4. Term. This Agreement shall become effective on ____________ __, 2006 and
shall remain in effect until ____________ __, 2008, unless sooner terminated as
hereinafter provided and shall continue in effect from year to year thereafter,
but only so long as such continuance is specifically approved, at least
annually, by (a) the vote of a majority of the Fund's directors, or (b) the vote
of a majority of the outstanding voting securities of the Portfolio, and (c) the
vote of a majority of those directors who are not parties to this Agreement or
interested persons of any such party (except as directors of the Fund) cast in
person at a meeting called for the purpose of voting on such approval. The terms
"interested persons" and "vote of a majority of the outstanding voting
securities" shall have the meanings respectively set forth in Section 2(a)(19)
and Section 2(a)(42) of the 1940 Act.
This Agreement may be terminated by DFA or by DFAL at any time, without
penalty, on ninety (90) days' written notice to the other party hereto, and may
also be terminated at any time without penalty by the Board of Directors of the
Fund or by vote of the holders of a majority of the outstanding voting
securities of the Portfolio on sixty (60) days' written notice to DFAL by the
Fund.
This Agreement shall automatically terminate in the event of its
assignment. The term "assignment," for this purpose, shall have the meaning set
forth in Section 2(a)(4) of the 1940 Act.

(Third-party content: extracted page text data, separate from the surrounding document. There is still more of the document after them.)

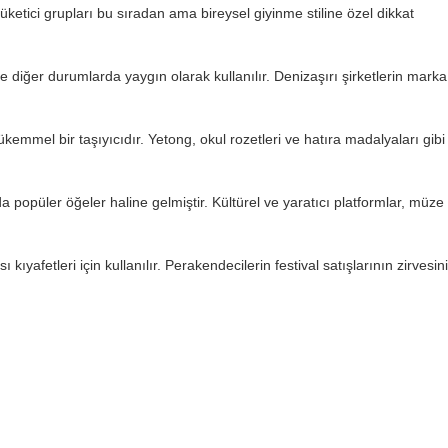
tüketici grupları bu sıradan ama bireysel giyinme stiline özel dikkat
ve diğer durumlarda yaygın olarak kullanılır. Denizaşırı şirketlerin marka
kemmel bir taşıyıcıdır. Yetong, okul rozetleri ve hatıra madalyaları gibi
da popüler öğeler haline gelmiştir. Kültürel ve yaratıcı platformlar, müze
ıyafetleri için kullanılır. Perakendecilerin festival satışlarının zirvesini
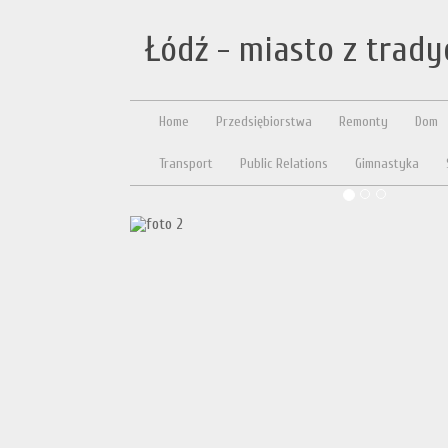
Łódź - miasto z trad
Home
Przedsiębiorstwa
Remonty
Dom
Transport
Public Relations
Gimnastyka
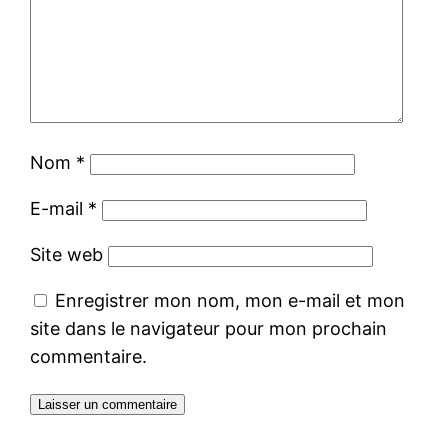
Nom
*
E-mail
*
Site web
Enregistrer mon nom, mon e-mail et mon
site dans le navigateur pour mon prochain
commentaire.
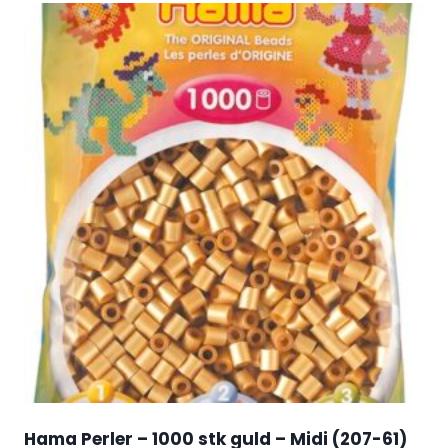
Hama Perler – 1000 stk guld – Midi (207-61)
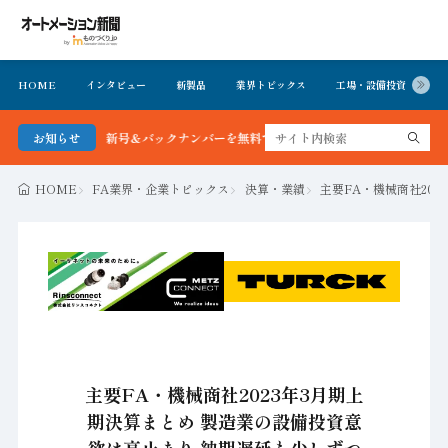
HOME
インタビュー
新製品
業界トピックス
工場・設備投資
イ
聞 最新号＆バックナンバーを無料で公開中 詳細はこちら
お知らせ
HOME
FA業界・企業トピックス
決算・業績
主要FA・機械商社20
主要FA・機械商社2023年3月期上
期決算まとめ 製造業の設備投資意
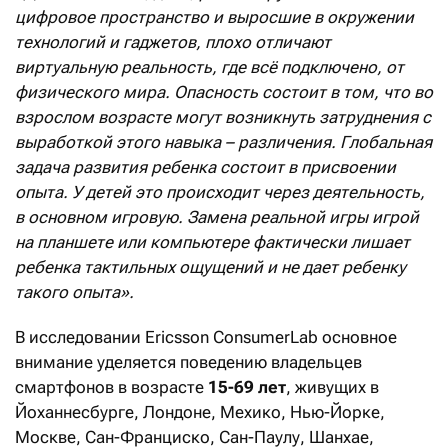
цифровое пространство и выросшие в окружении
технологий и гаджетов, плохо отличают
виртуальную реальность, где всё подключено, от
физического мира. Опасность состоит в том, что во
взрослом возрасте могут возникнуть затруднения с
выработкой этого навыка – различения. Глобальная
задача развития ребенка состоит в присвоении
опыта. У детей это происходит через деятельность,
в основном игровую. Замена реальной игры игрой
на планшете или компьютере фактически лишает
ребенка тактильных ощущений и не дает ребенку
такого опыта».
В исследовании Ericsson ConsumerLab основное
внимание уделяется поведению владельцев
смартфонов в возрасте
15-69 лет
, живущих в
Йоханнесбурге, Лондоне, Мехико, Нью-Йорке,
Москве, Сан-Франциско, Сан-Паулу, Шанхае,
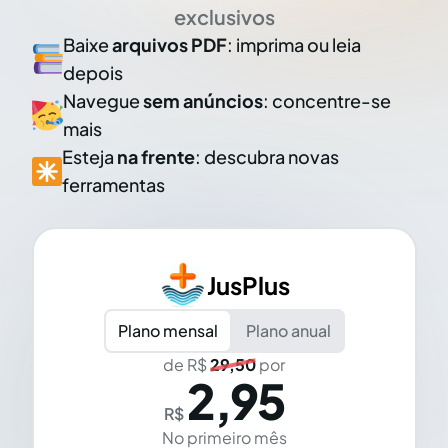
exclusivos
Baixe
arquivos PDF
: imprima ou leia
depois
Navegue
sem anúncios
: concentre-se
mais
Esteja
na frente
: descubra novas
ferramentas
JusPlus
Plano mensal
Plano anual
de R$
29,50
por
2,95
R$
No primeiro mês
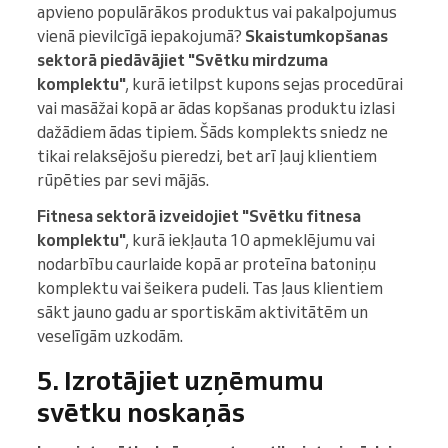
apvieno populārākos produktus vai pakalpojumus
vienā pievilcīgā iepakojumā?
Skaistumkopšanas
sektorā piedāvājiet "Svētku mirdzuma
komplektu"
, kurā ietilpst kupons sejas procedūrai
vai masāžai kopā ar ādas kopšanas produktu izlasi
dažādiem ādas tipiem. Šāds komplekts sniedz ne
tikai relaksējošu pieredzi, bet arī ļauj klientiem
rūpēties par sevi mājās.
Fitnesa sektorā izveidojiet "Svētku fitnesa
komplektu"
, kurā iekļauta 10 apmeklējumu vai
nodarbību caurlaide kopā ar proteīna batoniņu
komplektu vai šeikera pudeli. Tas ļaus klientiem
sākt jauno gadu ar sportiskām aktivitātēm un
veselīgām uzkodām.
5. Izrotājiet uzņēmumu
svētku noskaņās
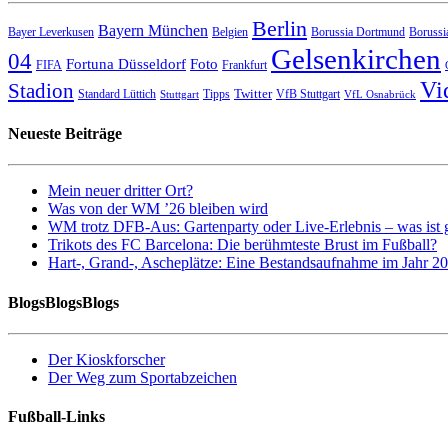
Berlin
Bayern München
Bayer Leverkusen
Belgien
Borussia Dortmund
Borussi
Gelsenkirchen
04
Fortuna Düsseldorf
Foto
FIFA
Frankfurt
Vi
Stadion
Twitter
Standard Lüttich
Tipps
VfB Stuttgart
Stuttgart
VfL Osnabrück
Neueste Beiträge
Mein neuer dritter Ort?
Was von der WM ’26 bleiben wird
WM trotz DFB-Aus: Gartenparty oder Live-Erlebnis – was ist 
Trikots des FC Barcelona: Die berühmteste Brust im Fußball?
Hart-, Grand-, Ascheplätze: Eine Bestandsaufnahme im Jahr 2
BlogsBlogsBlogs
Der Kioskforscher
Der Weg zum Sportabzeichen
Fußball-Links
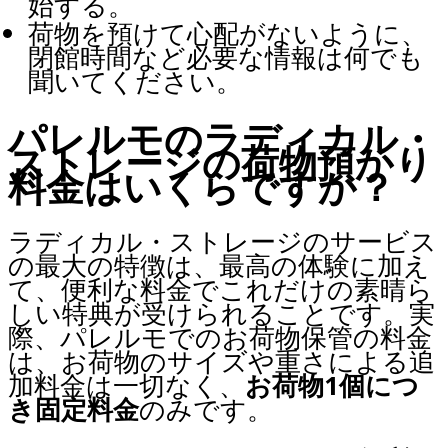
始する。
荷物を預けて心配がないように、
閉館時間など必要な情報は何でも
聞いてください。
パレルモのラディカル・
ストレージの荷物預かり
料金はいくらですか？
ラディカル・ストレージのサービス
の最大の特徴は、最高の体験に加え
て、便利な料金でこれだけの素晴ら
しい特典が受けられることです。実
際、パレルモでのお荷物保管の料金
は、お荷物のサイズや重さによる追
加料金は一切なく、
お荷物1個につ
き固定料金
のみです。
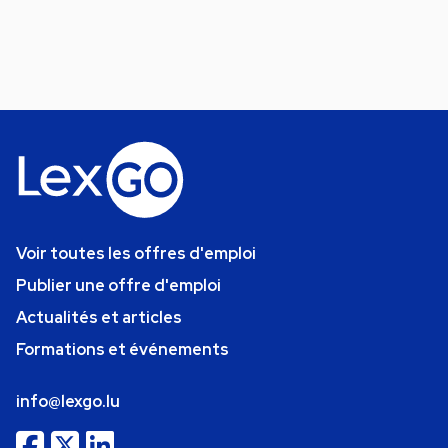
Voir toutes les offres d'emploi
Publier une offre d'emploi
Actualités et articles
Formations et événements
info@lexgo.lu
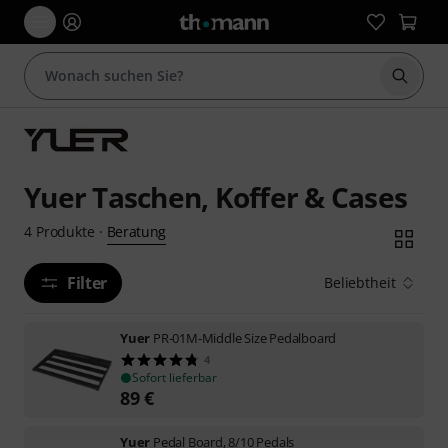
Suche 
Yuer Taschen, Koffer & Cases
Beratung
4
Produkte
·
Filter
Beliebtheit
Yuer
PR-01M-Middle Size Pedalboard
4
Sofort lieferbar
89
€
Yuer
Pedal Board, 8/10 Pedals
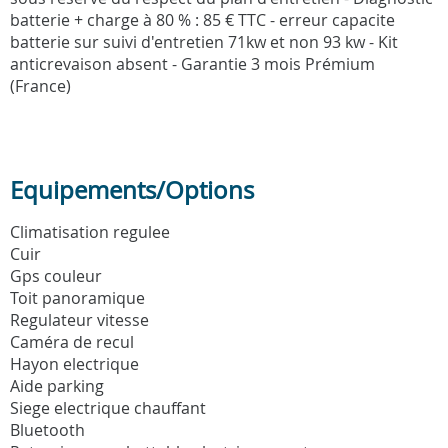
batterie + charge à 80 % : 85 € TTC - erreur capacite
batterie sur suivi d'entretien 71kw et non 93 kw - Kit
anticrevaison absent - Garantie 3 mois Prémium
(France)
Equipements/Options
Climatisation regulee
Cuir
Gps couleur
Toit panoramique
Regulateur vitesse
Caméra de recul
Hayon electrique
Aide parking
Siege electrique chauffant
Bluetooth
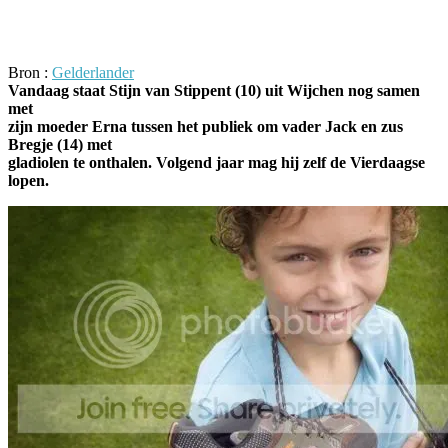
Facebook
Twitter
Pinterest
WhatsApp
Bron :
Gelderlander
Vandaag staat Stijn van Stippent (10) uit Wijchen nog samen
met
zijn moeder Erna tussen het publiek om vader Jack en zus
Bregje (14) met
gladiolen te onthalen. Volgend jaar mag hij zelf de Vierdaagse
lopen.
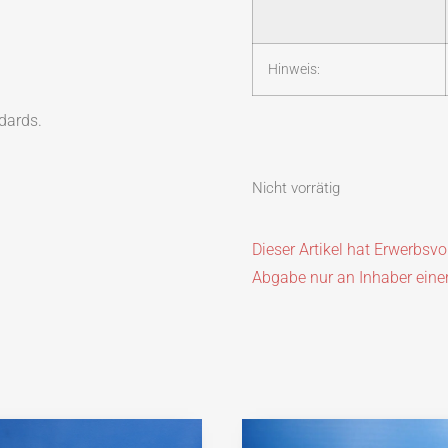
Hinweis:
dards.
Nicht vorrätig
Dieser Artikel hat Erwerbsv
Abgabe nur an Inhaber eine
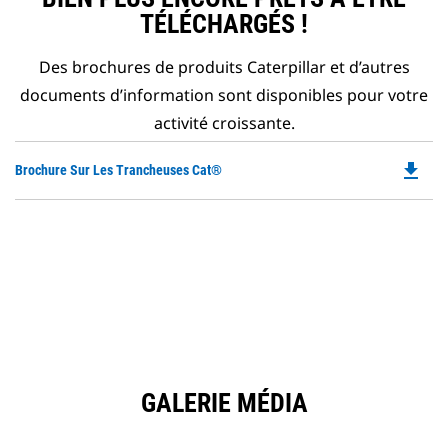
TÉLÉCHARGÉS !
Des brochures de produits Caterpillar et d’autres
documents d’information sont disponibles pour votre
activité croissante.
file_download
Do
Brochure Sur Les Trancheuses Cat®
P
O
in
a
N
Ta
GALERIE MÉDIA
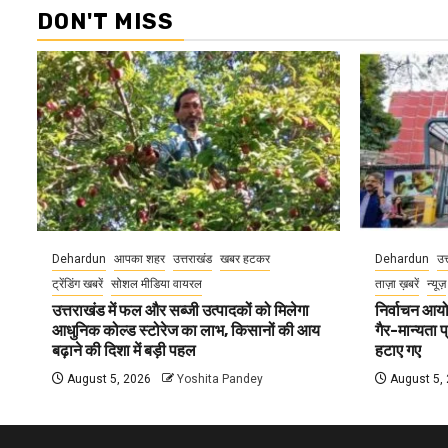
DON'T MISS
Dehardun
आपका शहर
उत्तराखंड
खबर हटकर
Dehardun
उत
ट्रेंडिंग खबरें
सोशल मीडिया वायरल
ताज़ा ख़बरें
न्यूज़
उत्तराखंड में फल और सब्जी उत्पादकों को मिलेगा
निर्वाचन आयोग
आधुनिक कोल्ड स्टोरेज का लाभ, किसानों की आय
गैर-मान्यता 
बढ़ाने की दिशा में बड़ी पहल
हटाए गए
August 5, 2026
Yoshita Pandey
August 5,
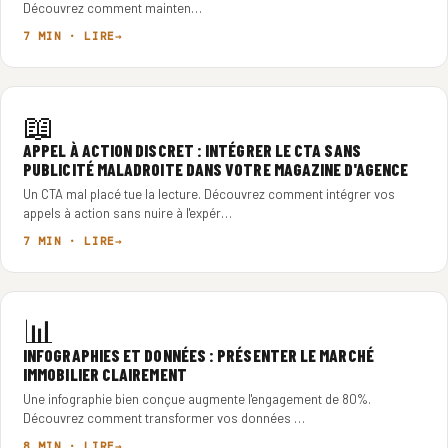
Découvrez comment mainten…
7 MIN · LIRE
📖
APPEL À ACTION DISCRET : INTÉGRER LE CTA SANS
PUBLICITÉ MALADROITE DANS VOTRE MAGAZINE D'AGENCE
Un CTA mal placé tue la lecture. Découvrez comment intégrer vos
appels à action sans nuire à l'expér…
7 MIN · LIRE
📊
INFOGRAPHIES ET DONNÉES : PRÉSENTER LE MARCHÉ
IMMOBILIER CLAIREMENT
Une infographie bien conçue augmente l'engagement de 80%.
Découvrez comment transformer vos données …
8 MIN · LIRE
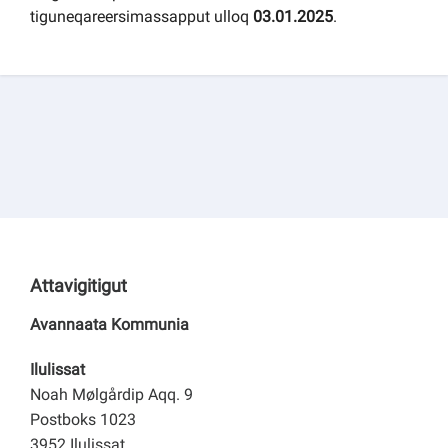
tiguneqareersimassapput ulloq
03.01.2025
.
Attavigitigut
Avannaata Kommunia
Ilulissat
Noah Mølgårdip Aqq. 9
Postboks 1023
3952 Ilulissat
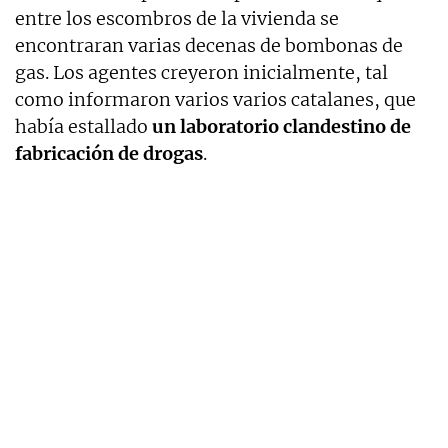
entre los escombros de la vivienda se
encontraran varias decenas de bombonas de
gas. Los agentes creyeron inicialmente, tal
como informaron varios varios catalanes, que
había estallado
un laboratorio clandestino de
fabricación de drogas
.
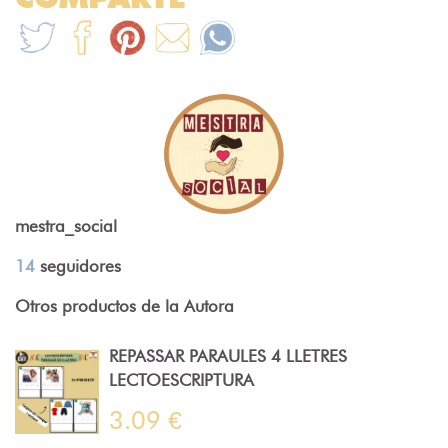
mestra_social
14
seguidores
Otros productos de la Autora
REPASSAR PARAULES 4 LLETRES
LECTOESCRIPTURA
3.09 €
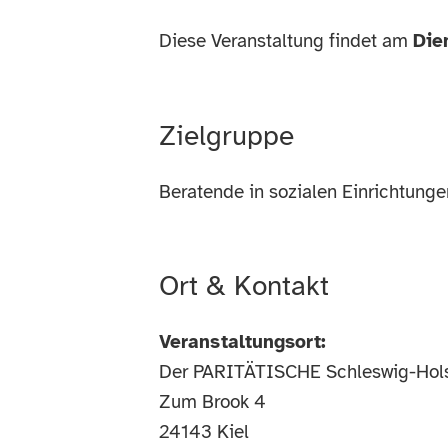
Diese Veranstaltung findet am
Die
Zielgruppe
Beratende in sozialen Einrichtunge
Ort & Kontakt
Veranstaltungsort:
Der PARITÄTISCHE Schleswig-Hols
Zum Brook 4
24143
Kiel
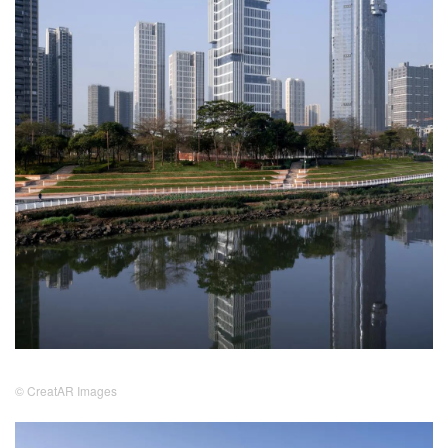
© CreatAR Images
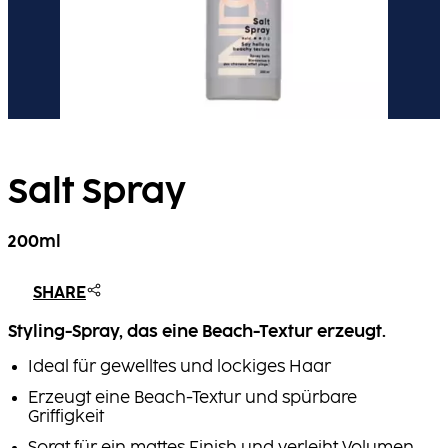
Salt Spray
200ml
SHARE
Styling-Spray, das eine Beach-Textur erzeugt.
Ideal für gewelltes und lockiges Haar
Erzeugt eine Beach-Textur und spürbare
Griffigkeit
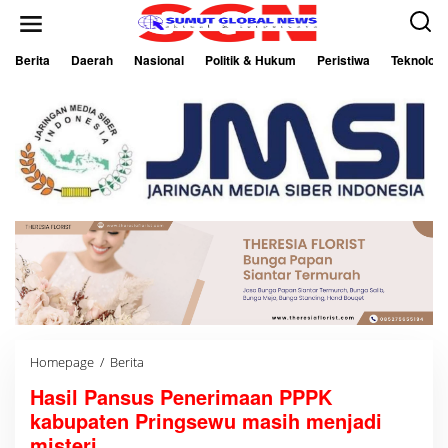
L
e
w
a
Berita
Daerah
Nasional
Politik & Hukum
Peristiwa
Teknologi
t
i
k
e
k
o
n
t
e
n
Homepage
/
Berita
H
a
Hasil Pansus Penerimaan PPPK
s
i
kabupaten Pringsewu masih menjadi
l
P
misteri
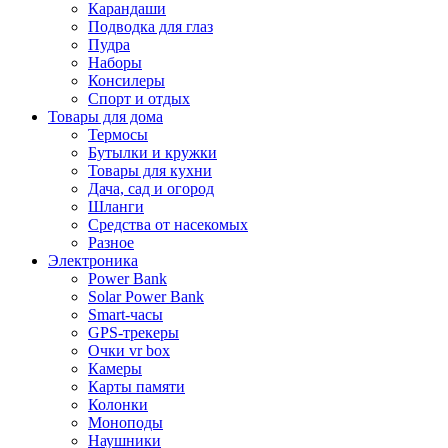
Карандаши
Подводка для глаз
Пудра
Наборы
Консилеры
Спорт и отдых
Товары для дома
Термосы
Бутылки и кружки
Товары для кухни
Дача, сад и огород
Шланги
Средства от насекомых
Разное
Электроника
Power Bank
Solar Power Bank
Smart-часы
GPS-трекеры
Очки vr box
Камеры
Карты памяти
Колонки
Моноподы
Наушники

This Agreement shall automatically terminate with respect to the Portfolio
in the event that the Investment Advisory Agreement for the Portfolio between
DFA and the Fund is terminated, assigned, or not renewed.
5. Notice. Any notice under this Agreement shall be in writing, addressed
and delivered or mailed, postage prepaid, to the other party at such address as
such other party may designate for the receipt of such notices.
IN WITNESS WHEREOF, DFA, DFAL, and the Fund have caused this Agreement to
be executed as of the day and year above written.
DIMENSIONAL FUND ADVISORS INC.
By:
Name
Title
DFA AUSTRALIA LIMITED
By:
Name
Title
DFA INVESTMENT DIMENSIONS GROUP INC.